When you think of pregnancy and birth, you may consider how pliable your uterus is in terms of how much your baby grows in just nine months (even though when you’re the one expecting, it may feel like nine years!), or the critical role your placenta plays in keeping your baby nourished throughout pregnancy.
A less discussed but equally impressive part of your reproductive system is your cervix — the narrow, lower end of your uterus that connects your uterus and vagina. The cervical tissue is sturdy, so it’s strong enough to perform taxing work when you give birth. It’s also protective, both when you are and aren’t pregnant.
When you visit the team at Dekalb OB/GYN Affiliates in Decatur, Georgia, they ensure that your cervix is monitored as both a routine gynecologic practice and as a part of your body that enables you to give birth.
Dr. Shirley Rigaud-Echols and everyone at the practice provides OB/GYN care with great expertise and warmth, both of which are equally important to providing a positive experience.

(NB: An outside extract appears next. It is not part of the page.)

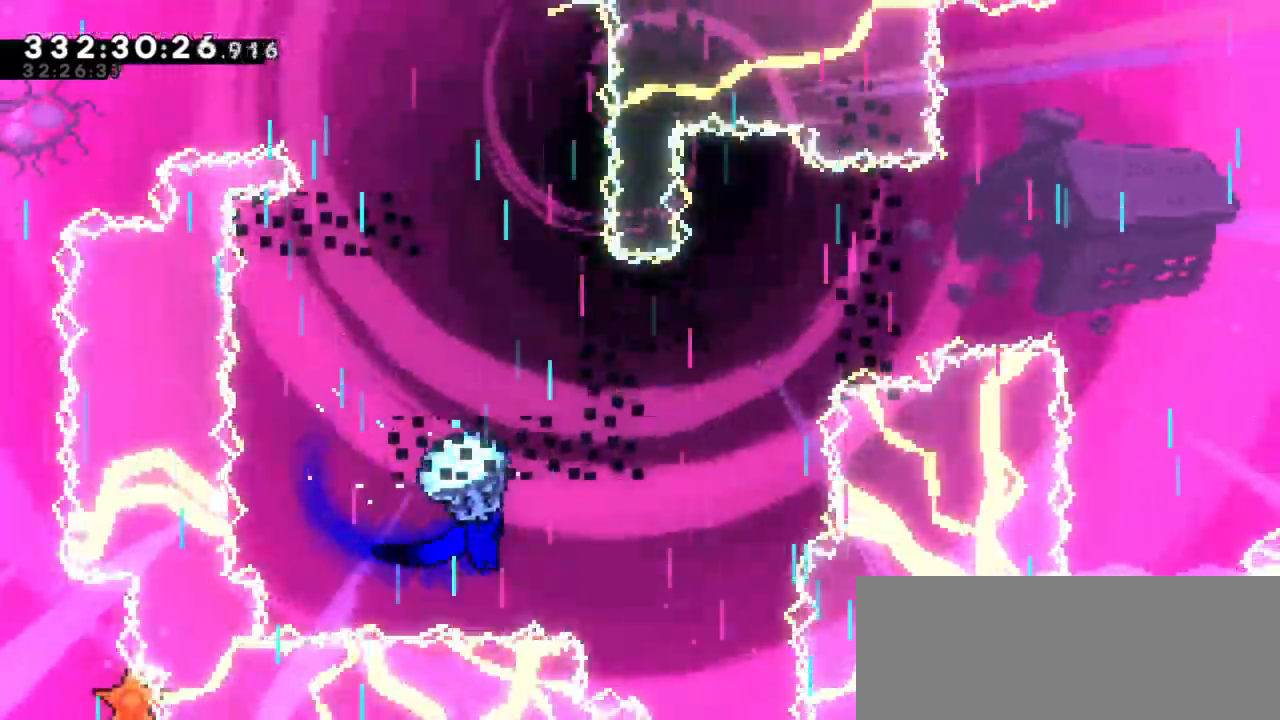
{"keys": [], "events": [[217, "down", "up"], [400, "right", "up"]]}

What was my cervix designed to do?
Your cervix was designed to do a multitude of vital things, actually, and they all impact your health (and your baby’s if you’re pregnant).

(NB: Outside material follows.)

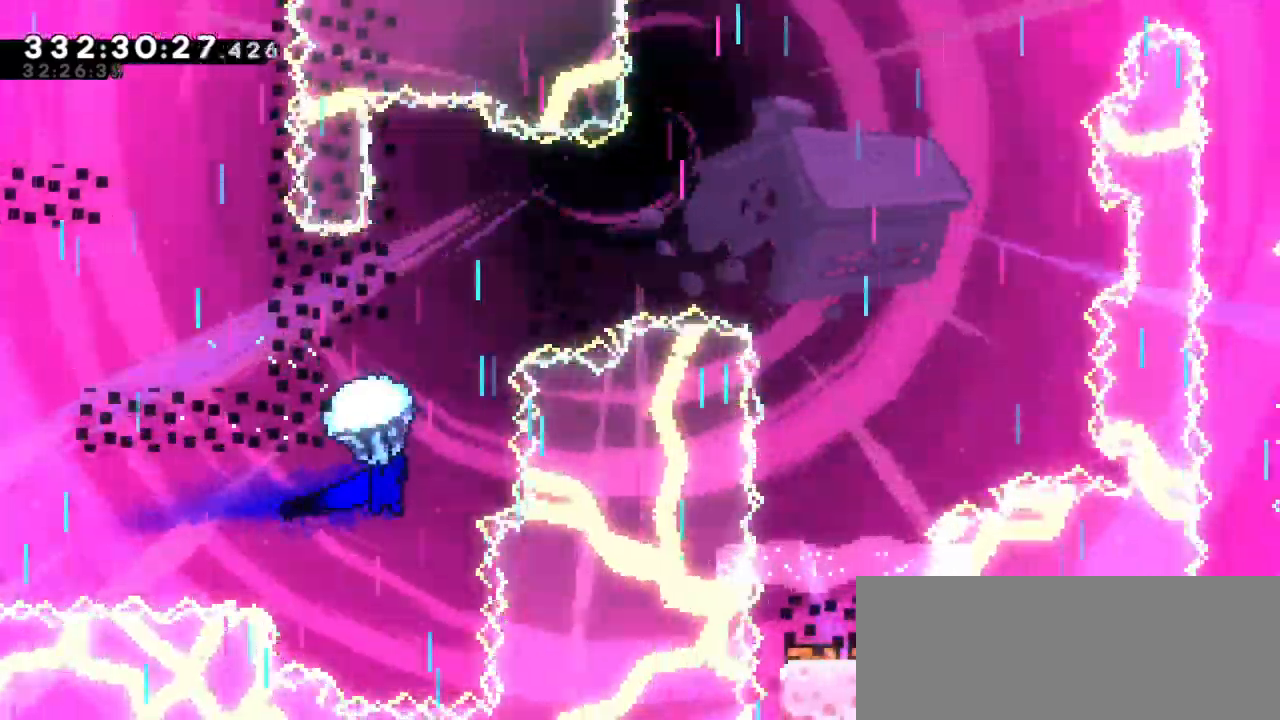
{"keys": [], "events": [[300, "right", "down"], [400, "right", "up"]]}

The lining of your cervix contains glands that make and release mucus, which prevents bacteria from affecting your reproductive organs. Your cervix allows your menstrual flow to exit your body, and enables sperm to reach and fertilize an egg when you’re ovulating; the mucus it produces thins at this time.
Conversely, when you’re pregnant, your cervix produces thicker mucus, which forms a plug that covers your cervical opening. This mucus plug protects your baby by blocking the entrance of any harmful viruses or bacteria.

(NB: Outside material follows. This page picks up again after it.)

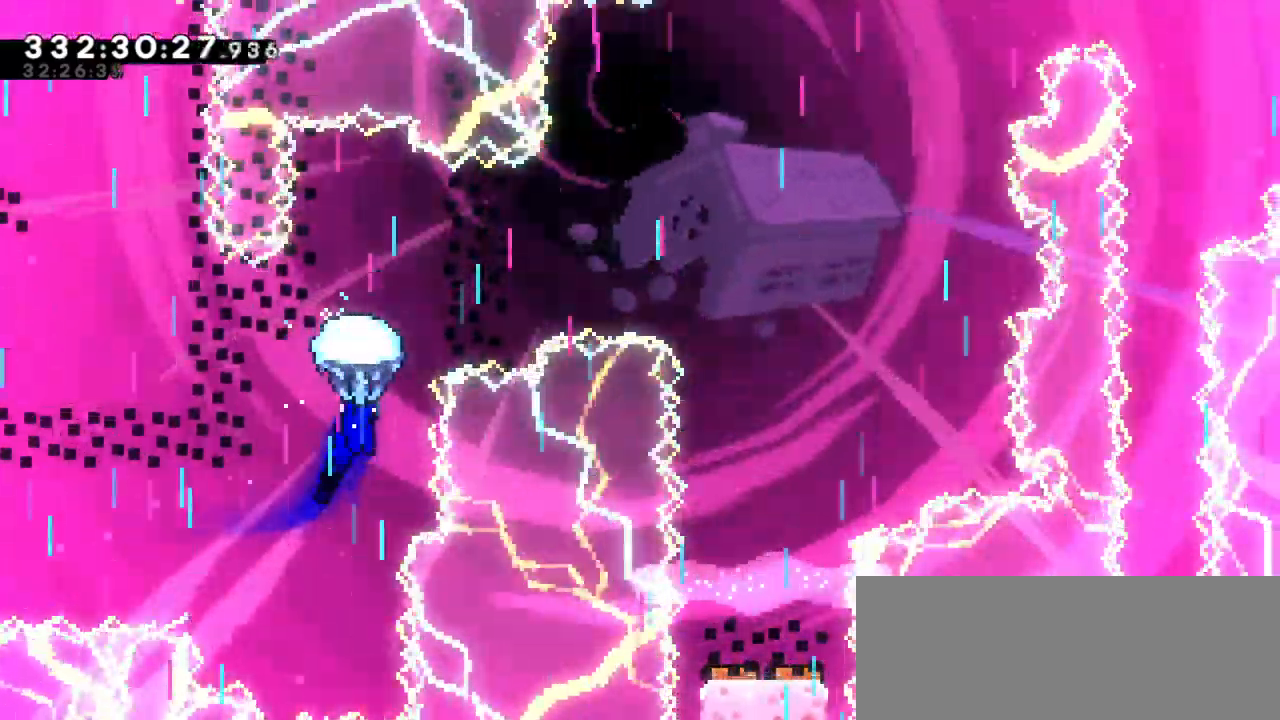
{"keys": [], "events": [[233, "right", "down"], [317, "right", "up"]]}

During pregnancy, your cervix becomes stronger, offering even more protection for your baby. It also opens, or dilates, to a full 10 centimeters to allow you to deliver your baby.
The functions of your cervix are diverse, from preserving your vaginal health and enabling your monthly cycle to allowing both conception and birth to occur.
How do I ensure that my cervix stays healthy?
It’s important to take good care of your cervix, since it serves you so well. Once you’re 21 years of age, a Pap test becomes a routine part of your annual well woman exam. This is when Dr. Rigaud-Echols takes a sample of cells from your cervix and sends them to a lab to be screened for abnormalities.
We know that most cervical cancers are caused by the human papillomavirus (HPV), which is a sexually transmitted infection (STI). Fortunately, we now have the HPV vaccine, which both girls and boys should get at age 11 or 12. For women who missed it though, vaccines are available for those up to age 45.
When you get preventive care and obstetric care at Dekalb OB/GYN Affiliates, we aim to educate you as well as care for you, so you feel informed as a patient and an active participant in your care.